**Conjunto de tarefas**
(1) Quais estudiosos são citados pelo nome no trecho sobre as funções da linguagem segundo Jakobson?
(2) Prossiga o trecho sobre as funções da linguagem segundo Jakobson a partir da última frase apresentada.

**Trecho apresentado**
^^^^^^^^^^^^^^^^
Em 1960, com um ensaio publicado em inglês com o título de “Linguistics and Poetics” o linguista Roman Jakobson parte do modelo proposto por Bühler e o amplia para seis funções, quase sempre mencionadas em compêndios de caráter geral sobre Linguística.
Assim, ele acrescenta três novas funções. Tomemos como primeira a relação que estabelece com o canal ou meio de transmissão da mensagem, que os interlocutores compartilham para decifrá-la Um exemplo do próprio Bühler: “Alô, está me ouvindo? para atrair a atenção do interlocutor, ou confirmar a sua atenção continuada” (1969:126). O linguista alemão chama tal função de fática. Segundo Coseriu, esta função visa a “verificación con el fin de comprobar si se dan las condiciones físico-técnicas o la disposición psíquica para la comunicación” (2007:104).
Jakobson estabelece uma segunda função que se refere ao código mesmo, mais precisamente ao falar sobre o código, função que denomina com o termo corrente de metalinguística.
^^^^^^^^^^^^^^^^
**Material fornecido**
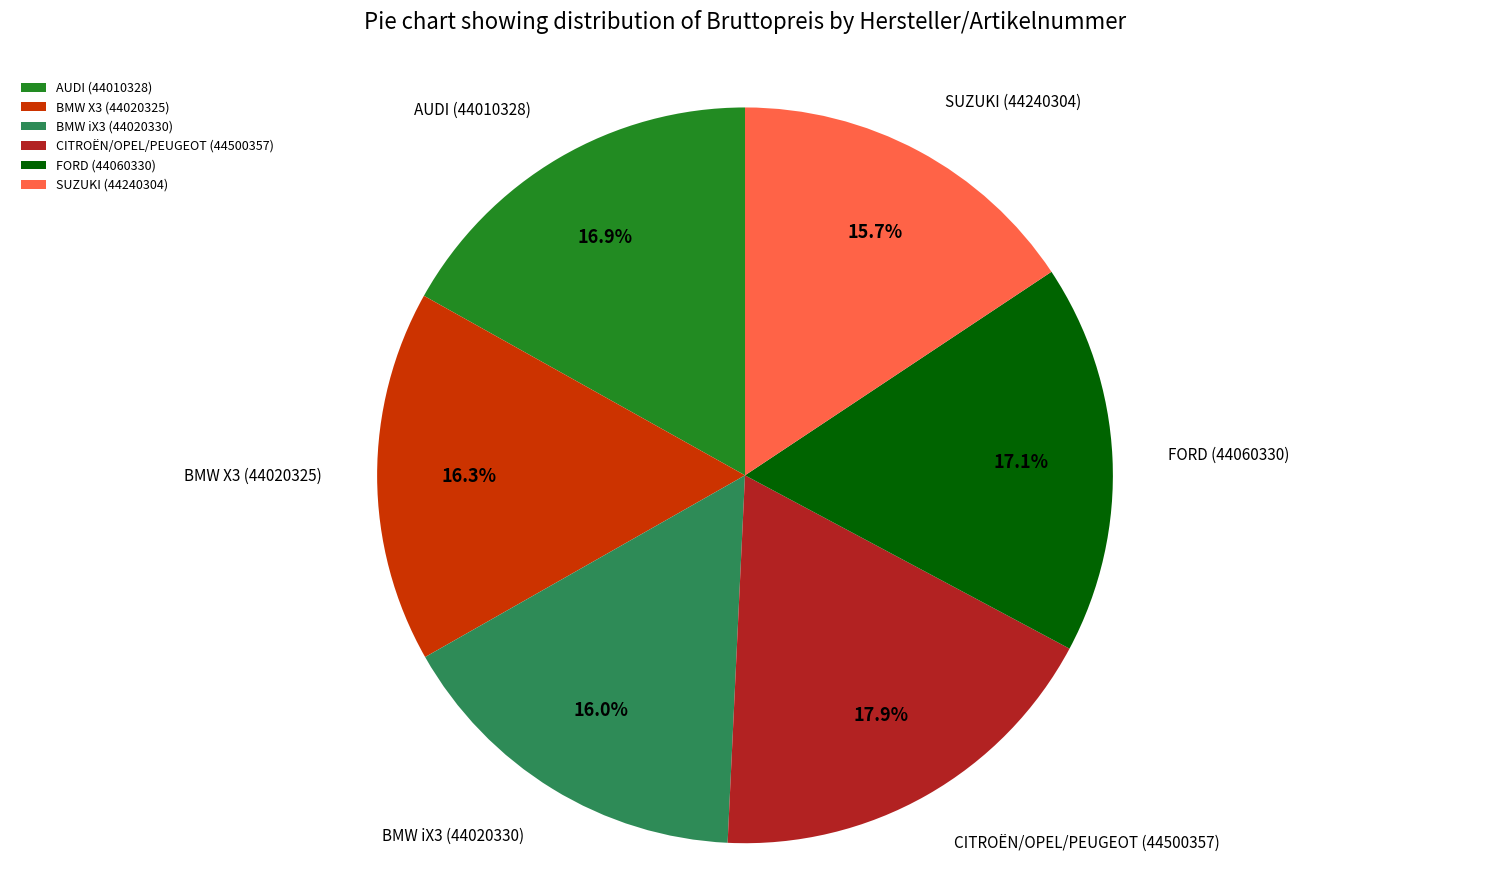

The SUZUKI (44240304) slice represents 16% of the pie. True or false?

True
^^^^^^^^^^^^^^^^
**Respostas às tarefas**
(1) Roman Jakobson, Bühler e Coseriu.

(2)
Por fim, Jakobson defende uma última função, concernente à mensagem e à sua configuração, um aspecto extremamente positivo no seu estudo, função a que denomina função poética. “O pendor(…) para a mensagem como tal, o enfoque da mensagem por ela própria, eis a função poética da linguagem“ (1969:127-8). Coseriu, em sequência ao seu texto que estamos acompanhando (Lingüística del texto), após explicitar e caracterizar as funções da linguagem, no modelo proposto por Jakobson, fala da necessidade de discutir tal modelo ampliado, em relação ao de Bühler, em seu conjunto, “pues se trata de un esquema enteramente inadecuado que se basa en supuestos cuestionables” (id.ibid.).
Coseriu enfatiza de início a intenção central de Jakobson ao investigar as funções da linguagem: determinar a função poética da linguagem. O linguista , segundo Coseriu, silencia ou passa por cima sobre indagações importantes acerca desta função — por exemplo, tem-se com ela uma função a mais que pode aparecer nos textos em maior ou menor medida? Ou ainda, será uma função que nos permite classificar o conjunto de textos do mesmo modo que as outras funções?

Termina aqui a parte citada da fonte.